- Seven-inch picture disc

Single by Talk Talk

from the album The Colour of Spring
- B-side: "For What It's Worth"
- Released: 3 March 1986
- Recorded: 1985, London
- Studio: Battery Studios; Videosonics Studios;
- Genre: New wave
- Length: 4:11 (7" Version); 6:58 (Album Version); 8:59 (12" Version);
- Label: EMI; Parlophone;
- Songwriters: Mark Hollis; Tim Friese-Greene;
- Producer: Tim Friese-Greene

Talk Talk singles chronology
| "Life's What You Make It" (1985) | "Living in Another World" (1986) | "Give It Up" (1986) |

Music video
- "Living in Another World" on YouTube

= Living in Another World =

"Living in Another World" is a song by English band Talk Talk, released by EMI on 3 March 1986 as the second single from the band's third studio album The Colour of Spring. The single made the top 40 in Germany, Switzerland, the Netherlands and Flanders.

The track was one of those selected to promote contentious 1991 remix album History Revisited. The artwork for the single was by James Marsh. Hammond organ is played by guest musician Steve Winwood.
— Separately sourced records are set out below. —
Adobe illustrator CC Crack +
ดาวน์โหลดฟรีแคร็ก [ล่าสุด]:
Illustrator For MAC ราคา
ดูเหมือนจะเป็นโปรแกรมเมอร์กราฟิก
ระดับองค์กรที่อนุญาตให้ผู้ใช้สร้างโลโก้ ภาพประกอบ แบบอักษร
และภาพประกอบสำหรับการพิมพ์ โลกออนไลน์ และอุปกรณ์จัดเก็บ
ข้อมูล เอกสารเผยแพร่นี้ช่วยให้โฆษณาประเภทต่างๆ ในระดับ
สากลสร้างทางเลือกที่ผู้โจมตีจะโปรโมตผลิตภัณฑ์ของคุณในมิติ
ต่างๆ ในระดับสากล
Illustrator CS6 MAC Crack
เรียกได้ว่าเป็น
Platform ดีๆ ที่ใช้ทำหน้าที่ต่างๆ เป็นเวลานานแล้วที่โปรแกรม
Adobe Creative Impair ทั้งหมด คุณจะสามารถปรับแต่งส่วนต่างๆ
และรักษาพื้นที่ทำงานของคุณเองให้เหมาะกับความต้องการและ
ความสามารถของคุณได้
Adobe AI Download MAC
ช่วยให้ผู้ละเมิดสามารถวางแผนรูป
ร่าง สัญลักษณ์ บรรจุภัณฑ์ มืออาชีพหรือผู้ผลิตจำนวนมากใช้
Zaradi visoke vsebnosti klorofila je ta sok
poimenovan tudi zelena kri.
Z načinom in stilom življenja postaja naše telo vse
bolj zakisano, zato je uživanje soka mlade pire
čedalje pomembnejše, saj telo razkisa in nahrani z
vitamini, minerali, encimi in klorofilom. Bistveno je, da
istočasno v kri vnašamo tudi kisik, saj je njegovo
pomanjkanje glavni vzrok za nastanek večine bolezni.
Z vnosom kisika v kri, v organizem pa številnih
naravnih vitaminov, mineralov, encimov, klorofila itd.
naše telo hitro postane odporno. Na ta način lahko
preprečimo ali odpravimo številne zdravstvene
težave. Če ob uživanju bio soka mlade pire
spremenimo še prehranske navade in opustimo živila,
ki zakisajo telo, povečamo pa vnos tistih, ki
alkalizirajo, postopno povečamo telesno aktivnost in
Harmonica is played by guest musician Mark Feltham.

==Composition==
The song has been noted for its cyclical musical structure. Kenny Anderson, King Creosote: "I never tire of [the song], and yet I don't quite understand how they managed to make it sound like a musical version of that famous Escher staircase." Songwriter Mark Hollis was inspired by the modal jazz of Miles Davis. In an interview on Italian TV in 1987, Hollis explained that the studies of Jean-Paul Sartre inspired the lyrics.

==Artwork==
The illustration for the song continued the "moth" theme developed by James Marsh for the Colour of Spring album and singles. It was the only painting in the series to have pre-existed, having been created by Marsh for his first book. It appeared opposite a verse entitled "Tiger Moth".

==Music video==
A promotional video for "Living in Another World" was directed by long-time collaborator Tim Pope. It features the band being suspended 20ft in the air (shot upside down but filmed the right way round), hanging onto a grand piano whilst a wind machine blows violently in their faces.

==Cover versions==
"Living in Another World" was covered by Lights featuring Darkstars for the 2012 tribute album Spirit of Talk Talk.